Check out my contribution to the article “Is There A Connection Between Gut Health and ADHD” in US News and World Report. Excerpts from the article are noted below:
“The gut also houses over 1,000 different species of bacteria,” says Chantell Reagan, of FunctionalFarmacist.com, who focuses on nonpharmacologic ways to manage health. “Known as the ‘gut microbiome,’ each individual’s bacterial makeup is different. Much of the chronic diseases we face today can also be traced back to our gut health, including ADHD.” She explains that a combination of good and bad bacteria in the gut is necessary to achieve optimal health. When that balance is disrupted, mental and physical health can be compromised, making people more prone to everything from anxiety and obesity to depression and even cancer, Reagan says.

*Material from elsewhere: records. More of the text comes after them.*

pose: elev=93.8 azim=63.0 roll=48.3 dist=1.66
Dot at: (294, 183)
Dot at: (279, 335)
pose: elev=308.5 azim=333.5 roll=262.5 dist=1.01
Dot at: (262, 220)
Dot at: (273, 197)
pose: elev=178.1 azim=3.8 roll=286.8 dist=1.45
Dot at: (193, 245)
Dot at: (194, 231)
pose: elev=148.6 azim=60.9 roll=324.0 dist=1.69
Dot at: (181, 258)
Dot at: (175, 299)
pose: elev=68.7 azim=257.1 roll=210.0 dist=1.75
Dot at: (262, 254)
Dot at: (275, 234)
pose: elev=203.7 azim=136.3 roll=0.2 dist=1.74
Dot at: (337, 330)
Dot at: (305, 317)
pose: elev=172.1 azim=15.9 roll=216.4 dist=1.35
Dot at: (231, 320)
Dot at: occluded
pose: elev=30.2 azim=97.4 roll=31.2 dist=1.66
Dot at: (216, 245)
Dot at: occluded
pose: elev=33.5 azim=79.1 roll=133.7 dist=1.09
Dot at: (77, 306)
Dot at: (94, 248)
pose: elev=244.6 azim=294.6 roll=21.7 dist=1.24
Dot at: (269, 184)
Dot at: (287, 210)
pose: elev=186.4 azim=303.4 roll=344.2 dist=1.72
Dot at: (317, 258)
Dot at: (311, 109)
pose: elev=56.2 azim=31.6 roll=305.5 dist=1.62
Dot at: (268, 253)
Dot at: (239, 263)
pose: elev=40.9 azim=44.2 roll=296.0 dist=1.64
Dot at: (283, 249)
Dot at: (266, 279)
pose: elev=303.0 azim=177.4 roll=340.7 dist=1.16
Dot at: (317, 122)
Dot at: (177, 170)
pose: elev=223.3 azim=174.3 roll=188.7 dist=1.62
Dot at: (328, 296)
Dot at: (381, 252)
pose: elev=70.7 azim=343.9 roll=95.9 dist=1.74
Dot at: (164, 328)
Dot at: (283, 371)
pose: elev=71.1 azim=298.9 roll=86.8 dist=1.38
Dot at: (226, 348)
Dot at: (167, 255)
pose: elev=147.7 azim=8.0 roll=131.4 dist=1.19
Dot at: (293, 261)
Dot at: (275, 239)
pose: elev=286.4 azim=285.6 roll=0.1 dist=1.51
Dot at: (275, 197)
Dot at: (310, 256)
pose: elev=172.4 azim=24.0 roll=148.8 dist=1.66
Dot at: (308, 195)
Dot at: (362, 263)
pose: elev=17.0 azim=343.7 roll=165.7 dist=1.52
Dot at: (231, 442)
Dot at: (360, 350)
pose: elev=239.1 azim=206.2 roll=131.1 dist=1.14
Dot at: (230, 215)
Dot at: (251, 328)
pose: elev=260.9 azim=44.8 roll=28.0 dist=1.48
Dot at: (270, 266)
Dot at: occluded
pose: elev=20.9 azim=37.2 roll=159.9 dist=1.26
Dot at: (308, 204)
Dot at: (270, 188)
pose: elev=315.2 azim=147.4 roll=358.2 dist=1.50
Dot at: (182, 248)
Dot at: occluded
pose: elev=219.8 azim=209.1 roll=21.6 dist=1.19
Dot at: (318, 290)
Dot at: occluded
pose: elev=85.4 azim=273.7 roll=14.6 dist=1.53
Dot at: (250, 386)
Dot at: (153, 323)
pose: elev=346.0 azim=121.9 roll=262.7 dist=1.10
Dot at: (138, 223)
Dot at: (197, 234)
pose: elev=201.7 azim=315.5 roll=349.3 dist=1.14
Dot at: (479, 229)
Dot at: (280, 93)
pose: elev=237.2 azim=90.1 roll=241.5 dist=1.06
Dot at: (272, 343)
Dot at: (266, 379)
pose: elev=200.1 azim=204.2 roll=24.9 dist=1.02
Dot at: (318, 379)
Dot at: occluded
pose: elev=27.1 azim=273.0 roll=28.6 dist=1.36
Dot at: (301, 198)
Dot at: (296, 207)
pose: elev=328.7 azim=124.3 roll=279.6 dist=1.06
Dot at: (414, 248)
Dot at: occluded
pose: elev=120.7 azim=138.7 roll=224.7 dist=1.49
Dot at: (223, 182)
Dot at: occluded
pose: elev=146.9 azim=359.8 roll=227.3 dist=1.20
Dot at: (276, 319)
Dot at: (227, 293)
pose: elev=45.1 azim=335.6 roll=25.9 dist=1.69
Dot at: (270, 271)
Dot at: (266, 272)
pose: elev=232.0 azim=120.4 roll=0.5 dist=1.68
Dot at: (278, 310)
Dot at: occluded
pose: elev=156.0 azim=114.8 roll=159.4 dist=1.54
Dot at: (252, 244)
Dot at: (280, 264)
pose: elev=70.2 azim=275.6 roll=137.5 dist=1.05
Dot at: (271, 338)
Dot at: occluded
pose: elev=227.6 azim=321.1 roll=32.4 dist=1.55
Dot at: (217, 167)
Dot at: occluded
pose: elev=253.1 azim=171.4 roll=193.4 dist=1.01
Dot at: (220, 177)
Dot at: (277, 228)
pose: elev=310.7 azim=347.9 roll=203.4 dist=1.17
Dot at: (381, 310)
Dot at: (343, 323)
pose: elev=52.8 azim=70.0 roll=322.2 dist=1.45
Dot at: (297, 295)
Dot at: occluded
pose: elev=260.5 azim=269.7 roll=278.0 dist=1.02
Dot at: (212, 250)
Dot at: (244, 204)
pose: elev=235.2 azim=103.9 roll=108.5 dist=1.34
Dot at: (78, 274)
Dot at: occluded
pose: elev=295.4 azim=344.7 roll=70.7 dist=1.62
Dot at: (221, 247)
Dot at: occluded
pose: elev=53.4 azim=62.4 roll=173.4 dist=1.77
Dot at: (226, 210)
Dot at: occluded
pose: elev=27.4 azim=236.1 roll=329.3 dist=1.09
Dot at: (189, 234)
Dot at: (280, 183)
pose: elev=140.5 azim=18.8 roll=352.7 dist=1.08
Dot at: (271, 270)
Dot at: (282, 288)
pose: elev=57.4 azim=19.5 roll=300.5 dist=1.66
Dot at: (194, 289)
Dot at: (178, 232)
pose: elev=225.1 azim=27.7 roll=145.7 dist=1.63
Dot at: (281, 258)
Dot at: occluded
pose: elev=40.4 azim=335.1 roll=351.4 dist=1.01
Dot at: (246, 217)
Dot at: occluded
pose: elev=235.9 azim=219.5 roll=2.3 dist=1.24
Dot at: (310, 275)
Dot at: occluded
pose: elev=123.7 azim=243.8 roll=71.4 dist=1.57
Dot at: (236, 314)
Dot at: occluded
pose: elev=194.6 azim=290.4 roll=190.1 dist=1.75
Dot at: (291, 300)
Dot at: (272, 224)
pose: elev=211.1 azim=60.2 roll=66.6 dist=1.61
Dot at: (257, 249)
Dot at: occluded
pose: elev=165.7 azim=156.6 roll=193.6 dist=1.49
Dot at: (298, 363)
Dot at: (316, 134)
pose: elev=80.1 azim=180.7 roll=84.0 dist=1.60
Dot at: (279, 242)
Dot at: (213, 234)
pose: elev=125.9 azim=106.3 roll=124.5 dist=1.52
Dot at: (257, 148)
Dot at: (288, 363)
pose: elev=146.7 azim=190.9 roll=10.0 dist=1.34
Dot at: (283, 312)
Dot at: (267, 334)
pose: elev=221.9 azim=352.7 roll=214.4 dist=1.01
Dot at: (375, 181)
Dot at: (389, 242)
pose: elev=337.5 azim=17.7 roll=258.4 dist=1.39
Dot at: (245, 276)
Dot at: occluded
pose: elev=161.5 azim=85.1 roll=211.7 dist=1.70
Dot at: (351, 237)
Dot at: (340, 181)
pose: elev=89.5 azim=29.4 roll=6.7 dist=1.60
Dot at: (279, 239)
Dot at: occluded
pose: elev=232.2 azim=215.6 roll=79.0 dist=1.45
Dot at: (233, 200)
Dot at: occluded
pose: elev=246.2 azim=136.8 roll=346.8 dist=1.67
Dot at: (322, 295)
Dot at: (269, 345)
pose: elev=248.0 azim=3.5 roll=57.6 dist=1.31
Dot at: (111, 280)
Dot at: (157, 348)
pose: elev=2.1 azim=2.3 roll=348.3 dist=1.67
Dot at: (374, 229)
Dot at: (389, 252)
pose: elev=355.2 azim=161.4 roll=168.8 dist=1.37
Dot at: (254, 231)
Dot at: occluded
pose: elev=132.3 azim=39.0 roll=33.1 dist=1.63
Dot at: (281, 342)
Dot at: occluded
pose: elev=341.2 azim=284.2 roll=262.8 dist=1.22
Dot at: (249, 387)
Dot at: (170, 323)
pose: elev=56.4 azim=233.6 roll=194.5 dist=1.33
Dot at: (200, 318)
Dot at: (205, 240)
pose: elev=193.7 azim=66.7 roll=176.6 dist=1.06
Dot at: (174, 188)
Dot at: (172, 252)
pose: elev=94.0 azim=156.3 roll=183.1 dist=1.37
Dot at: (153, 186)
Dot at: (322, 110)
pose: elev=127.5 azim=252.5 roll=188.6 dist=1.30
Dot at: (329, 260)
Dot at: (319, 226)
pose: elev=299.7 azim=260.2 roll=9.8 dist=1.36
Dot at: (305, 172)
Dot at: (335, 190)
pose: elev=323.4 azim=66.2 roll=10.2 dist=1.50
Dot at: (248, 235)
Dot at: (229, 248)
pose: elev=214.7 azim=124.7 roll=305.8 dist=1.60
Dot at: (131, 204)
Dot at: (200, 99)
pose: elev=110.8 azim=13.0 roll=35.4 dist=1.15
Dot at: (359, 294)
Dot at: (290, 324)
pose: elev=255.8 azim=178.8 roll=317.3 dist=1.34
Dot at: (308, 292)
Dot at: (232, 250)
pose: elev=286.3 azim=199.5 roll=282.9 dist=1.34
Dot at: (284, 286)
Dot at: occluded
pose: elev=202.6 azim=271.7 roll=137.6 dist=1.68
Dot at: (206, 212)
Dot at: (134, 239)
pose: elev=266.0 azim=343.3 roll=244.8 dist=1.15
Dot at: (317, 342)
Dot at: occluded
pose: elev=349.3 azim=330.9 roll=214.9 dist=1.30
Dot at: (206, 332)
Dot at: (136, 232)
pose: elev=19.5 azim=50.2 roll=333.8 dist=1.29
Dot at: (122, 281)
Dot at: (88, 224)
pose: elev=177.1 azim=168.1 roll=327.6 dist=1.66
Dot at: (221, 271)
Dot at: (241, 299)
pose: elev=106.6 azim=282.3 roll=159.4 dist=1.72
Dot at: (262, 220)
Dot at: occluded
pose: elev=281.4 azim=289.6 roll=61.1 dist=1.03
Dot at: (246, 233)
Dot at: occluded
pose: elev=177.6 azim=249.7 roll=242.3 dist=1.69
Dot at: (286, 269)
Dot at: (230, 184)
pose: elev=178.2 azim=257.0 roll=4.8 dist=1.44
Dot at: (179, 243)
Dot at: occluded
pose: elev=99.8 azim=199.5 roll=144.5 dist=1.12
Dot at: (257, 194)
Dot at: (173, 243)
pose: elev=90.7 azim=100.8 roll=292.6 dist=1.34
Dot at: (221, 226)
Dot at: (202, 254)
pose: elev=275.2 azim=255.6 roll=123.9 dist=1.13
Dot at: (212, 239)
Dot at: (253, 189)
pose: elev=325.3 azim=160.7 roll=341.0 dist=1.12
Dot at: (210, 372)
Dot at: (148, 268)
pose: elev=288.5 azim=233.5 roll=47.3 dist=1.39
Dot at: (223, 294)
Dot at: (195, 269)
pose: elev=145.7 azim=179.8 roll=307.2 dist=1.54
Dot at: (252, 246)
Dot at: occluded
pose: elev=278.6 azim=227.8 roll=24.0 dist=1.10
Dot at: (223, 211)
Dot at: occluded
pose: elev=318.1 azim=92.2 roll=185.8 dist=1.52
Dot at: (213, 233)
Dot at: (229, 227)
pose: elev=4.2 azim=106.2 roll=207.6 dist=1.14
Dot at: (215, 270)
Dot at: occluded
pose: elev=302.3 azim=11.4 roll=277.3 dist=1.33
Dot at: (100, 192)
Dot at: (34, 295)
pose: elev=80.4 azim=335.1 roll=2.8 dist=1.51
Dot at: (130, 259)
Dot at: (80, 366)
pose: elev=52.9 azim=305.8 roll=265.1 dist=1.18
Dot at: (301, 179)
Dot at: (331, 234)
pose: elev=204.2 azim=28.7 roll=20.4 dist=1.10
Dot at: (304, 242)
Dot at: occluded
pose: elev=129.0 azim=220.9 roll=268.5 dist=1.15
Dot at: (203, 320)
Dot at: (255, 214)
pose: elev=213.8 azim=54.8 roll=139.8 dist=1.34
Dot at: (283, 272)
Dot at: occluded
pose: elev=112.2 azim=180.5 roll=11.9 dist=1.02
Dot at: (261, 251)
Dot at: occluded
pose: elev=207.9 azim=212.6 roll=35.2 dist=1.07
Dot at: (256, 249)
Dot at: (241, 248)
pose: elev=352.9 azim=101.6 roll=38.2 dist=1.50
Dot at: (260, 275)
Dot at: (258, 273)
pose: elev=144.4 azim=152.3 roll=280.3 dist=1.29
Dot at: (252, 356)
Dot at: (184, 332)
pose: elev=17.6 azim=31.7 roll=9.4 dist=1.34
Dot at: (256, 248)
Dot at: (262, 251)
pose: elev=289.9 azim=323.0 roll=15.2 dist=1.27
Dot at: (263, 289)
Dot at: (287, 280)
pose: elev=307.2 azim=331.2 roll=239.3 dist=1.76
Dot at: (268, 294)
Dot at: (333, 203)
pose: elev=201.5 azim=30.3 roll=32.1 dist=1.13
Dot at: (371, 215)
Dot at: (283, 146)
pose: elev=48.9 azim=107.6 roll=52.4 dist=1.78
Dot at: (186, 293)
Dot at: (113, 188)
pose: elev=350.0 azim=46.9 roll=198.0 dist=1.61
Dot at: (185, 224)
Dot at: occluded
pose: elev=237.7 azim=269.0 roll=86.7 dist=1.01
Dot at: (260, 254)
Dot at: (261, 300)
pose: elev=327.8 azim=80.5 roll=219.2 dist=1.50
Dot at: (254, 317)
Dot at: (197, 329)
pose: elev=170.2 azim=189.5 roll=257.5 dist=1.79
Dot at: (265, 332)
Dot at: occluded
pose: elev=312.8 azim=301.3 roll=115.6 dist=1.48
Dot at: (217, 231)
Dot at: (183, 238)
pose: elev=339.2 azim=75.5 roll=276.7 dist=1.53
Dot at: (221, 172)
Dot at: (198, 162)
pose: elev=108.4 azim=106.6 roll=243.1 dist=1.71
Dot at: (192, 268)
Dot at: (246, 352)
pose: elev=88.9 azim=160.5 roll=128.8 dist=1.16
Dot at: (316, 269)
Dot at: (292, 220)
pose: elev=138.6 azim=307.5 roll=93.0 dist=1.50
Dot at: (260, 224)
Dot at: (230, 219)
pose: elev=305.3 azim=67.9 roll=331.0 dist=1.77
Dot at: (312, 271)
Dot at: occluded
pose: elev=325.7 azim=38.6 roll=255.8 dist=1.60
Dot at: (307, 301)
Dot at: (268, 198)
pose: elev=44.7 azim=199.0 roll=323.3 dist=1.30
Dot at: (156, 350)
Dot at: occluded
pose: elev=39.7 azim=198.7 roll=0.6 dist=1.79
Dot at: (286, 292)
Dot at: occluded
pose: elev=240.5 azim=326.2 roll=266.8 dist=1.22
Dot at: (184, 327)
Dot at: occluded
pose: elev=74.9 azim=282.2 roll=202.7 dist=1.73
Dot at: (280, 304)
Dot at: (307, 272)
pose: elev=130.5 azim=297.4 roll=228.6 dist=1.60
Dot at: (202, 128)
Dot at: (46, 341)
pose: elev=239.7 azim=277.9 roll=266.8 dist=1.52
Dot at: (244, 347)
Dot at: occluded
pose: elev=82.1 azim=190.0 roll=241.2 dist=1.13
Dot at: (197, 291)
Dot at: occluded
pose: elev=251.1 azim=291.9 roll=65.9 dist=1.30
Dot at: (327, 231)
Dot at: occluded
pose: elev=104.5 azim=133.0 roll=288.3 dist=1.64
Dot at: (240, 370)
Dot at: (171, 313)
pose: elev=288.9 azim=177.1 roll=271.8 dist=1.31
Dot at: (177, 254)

Reagan suggests several strategies to improve gut health, including chewing food slowly. “We’ve all heard of ‘you are what you eat,’ but really, you are what you absorb,” she says. “Try to maximize digestion by being in a relaxed state while eating, taking small bites and thoroughly chewing your food.” She also recommends identifying inflammatory triggers, from medications to foods. “Chronic medication use with antibiotics, antacids and steroids can disrupt the gut permeability,” Reagan says. She also advises consuming more probiotic foods or a probiotic supplement; in a blog post on the topic, she writes that foods like kefir, kombucha, raw sauerkraut and low-sugar, full-fat yogurt from grass-fed cows, especially if they are homemade or obtained from local sources, are an ideal way to obtain a range of bacterial strains. If choosing a supplement, she says to make sure it contains “a high colony-forming unit count of 10-40 billion CFUs.”